To the surprise of many, this hasn't happened. Around 7 percent of Macau's population still have some command of Portuguese, and the number remains stable. Not only did the city gain UNESCO World Heritage Site status in 2004 on the back of its Sino-Portuguese heritage, China has also been actively using Macau to develop her relations with Lusophone countries.
This is not a textbook case in the history of the non-West. In many parts of Asia, nationalist governments saw the last vestiges of European imperialism as an obstacle to nation-state formation, and both India and Indonesia took over the Portuguese enclaves in the region by force.
China, however, has no similar desire to stamp down her power in Macau, at least no more than she did in 1557 when the Ming permitted the Portuguese to settle. For one thing, the Portuguese were never seriously threatening.
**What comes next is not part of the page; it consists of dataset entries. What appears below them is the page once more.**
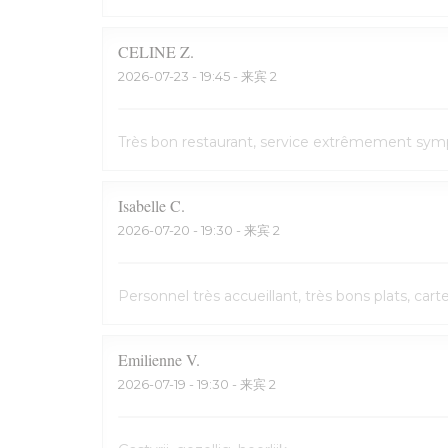
CELINE
Z
2026-07-23
- 19:45 - 来宾 2
Très bon restaurant, service extrêmement symp
Isabelle
C
2026-07-20
- 19:30 - 来宾 2
Personnel très accueillant, très bons plats, cart
Emilienne
V
2026-07-19
- 19:30 - 来宾 2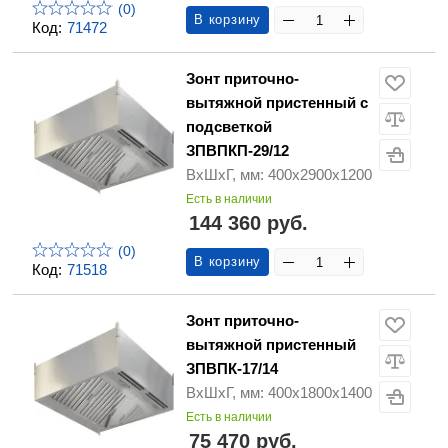
(0)
В корзину
Код:
71472
Зонт приточно-
вытяжной пристенный с
подсветкой
ЗПВПКП-29/12
ВхШхГ, мм: 400х2900х1200
Есть в наличии
144 360 руб.
(0)
В корзину
Код:
71518
Зонт приточно-
вытяжной пристенный
ЗПВПК-17/14
ВхШхГ, мм: 400х1800х1400
Есть в наличии
75 470 руб.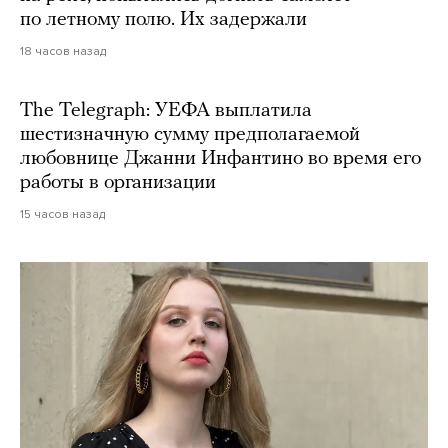
по летному полю. Их задержали
18 часов назад
The Telegraph: УЕФА выплатила
шестизначную сумму предполагаемой
любовнице Джанни Инфантино во время его
работы в организации
15 часов назад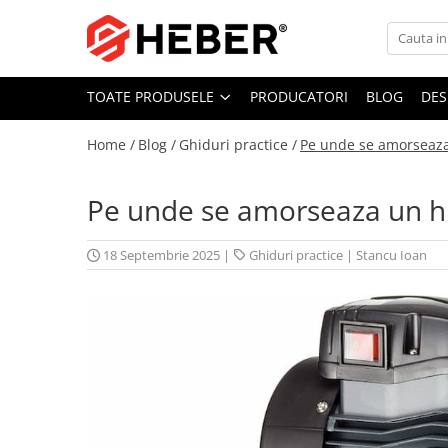
Toate Produsele
TOATE PRODUSELE
PRODUCATORI
BLOG
DES
Mixere cu bol
Aer conditionat
Home /
Blog /
Ghiduri practice /
Pe unde se amorseaza
Friteuze cu aer cald
Pompe de apa
Pe unde se amorseaza un h
Pompe submersibile
Pompe submersibile nisip
18 Septembrie 2025
|
Ghiduri practice
|
Stancu Ioan
Pompe apa de suprafata
Motopompe
Hidrofoare
Hidrofor cu pompa submersibila
Pompe de stropit
Pompe de stropit electrice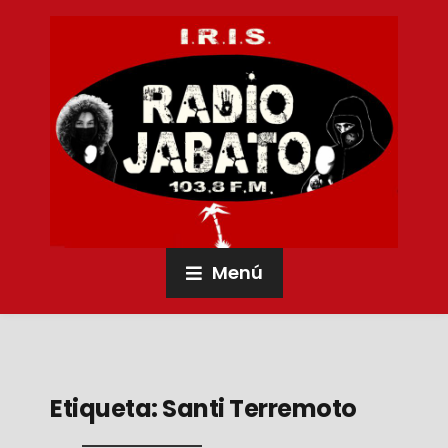
Menú
Etiqueta:
Santi Terremoto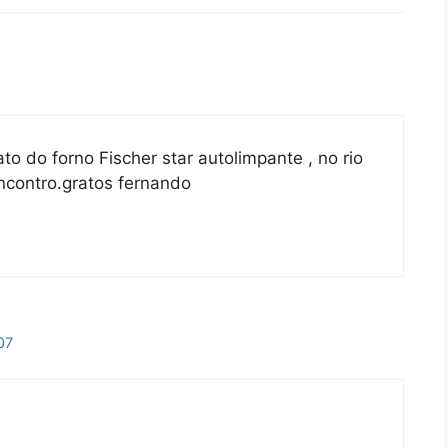
to do forno Fischer star autolimpante , no rio
ncontro.gratos fernando
07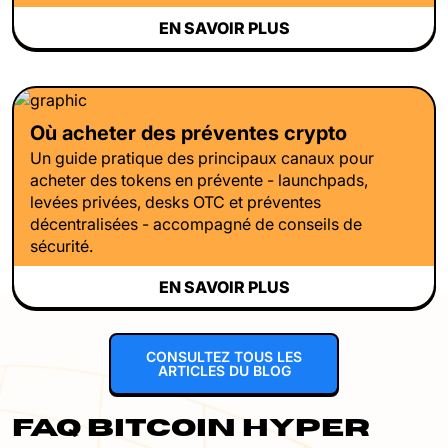
EN SAVOIR PLUS
Où acheter des préventes crypto
Un guide pratique des principaux canaux pour
acheter des tokens en prévente - launchpads,
levées privées, desks OTC et préventes
décentralisées - accompagné de conseils de
sécurité.
EN SAVOIR PLUS
CONSULTEZ TOUS LES
ARTICLES DU BLOG
FAQ BITCOIN HYPER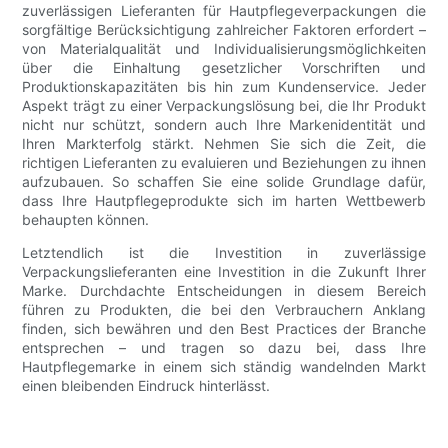
zuverlässigen Lieferanten für Hautpflegeverpackungen die
sorgfältige Berücksichtigung zahlreicher Faktoren erfordert –
von Materialqualität und Individualisierungsmöglichkeiten
über die Einhaltung gesetzlicher Vorschriften und
Produktionskapazitäten bis hin zum Kundenservice. Jeder
Aspekt trägt zu einer Verpackungslösung bei, die Ihr Produkt
nicht nur schützt, sondern auch Ihre Markenidentität und
Ihren Markterfolg stärkt. Nehmen Sie sich die Zeit, die
richtigen Lieferanten zu evaluieren und Beziehungen zu ihnen
aufzubauen. So schaffen Sie eine solide Grundlage dafür,
dass Ihre Hautpflegeprodukte sich im harten Wettbewerb
behaupten können.
Letztendlich ist die Investition in zuverlässige
Verpackungslieferanten eine Investition in die Zukunft Ihrer
Marke. Durchdachte Entscheidungen in diesem Bereich
führen zu Produkten, die bei den Verbrauchern Anklang
finden, sich bewähren und den Best Practices der Branche
entsprechen – und tragen so dazu bei, dass Ihre
Hautpflegemarke in einem sich ständig wandelnden Markt
einen bleibenden Eindruck hinterlässt.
The cultural distance between China and the West, and by extension China's lack of "soft power" globally, have led Beijing to see Portugal’s legacy in the territory as a business opportunity.
Based on this strategy, the Macau Forum has become a major arena for economic cooperation between China and Lusophone countries. In 2009, China became Brazil’s largest trading partner, and is making similar inroads in Brazil’s neighbors in South America. Culturally, the protection of Portuguese heritage has gone hand in hand with ambitious plans to develop the University of Macau into a world-class university. As Macau is already crowded, a new campus is being built on Hengqin island in Zhuhai, which will be fenced off from China and where Macau and not Chinese law will prevail.
In today’s Africa -- a major strategic objective in Chinese foreign policy -- France, the U.S., China -- not to mention Brazil and India -- are all contending for influence. Oil-rich Angola is already one of China's most important trading partners, and the same is true for Mozambique with new discoveries of natural gas. With a world-class university set in a Chinese territory where Portuguese is at least formally the official language, China can deepen her influence by educating aspiring Angolan and Mozambican lawyers in Portuguese, and specialists in other areas in English.
Closer to home, Macau’s neighbor Guangzhou already hosts the largest black community in Asia, and together with Macau and its sizable population of Africans from Portuguese-speaking countries, seem to underline the importance of south China not only as China’s gateway to Western capitalism, but also to her present encounters with Africa and Latin America.
Superficially there is little that the tropical beachside forts and baroque architecture of the Portuguese in Macau, Goa, Salvador and Maputo tell us about South-South cooperation in the twenty-first century. Yet, in the globalized world of today the greatest economic opportunities often come from networks where internal differences (complementarity) are the greatest. The Portuguese-speaking community, led by Brazil rather than a European power, is one of the more intimate at the same time that it is refreshing.
If China does indeed succeed in tapping into the Iberian cultural zone, it would surely help the country reduce her sense of cultural and political isolation in Northeast Asia, by enabling that country to translate some of her trade surplus into cultural capital, and in doing so to see the world globally on terms that it can help mold.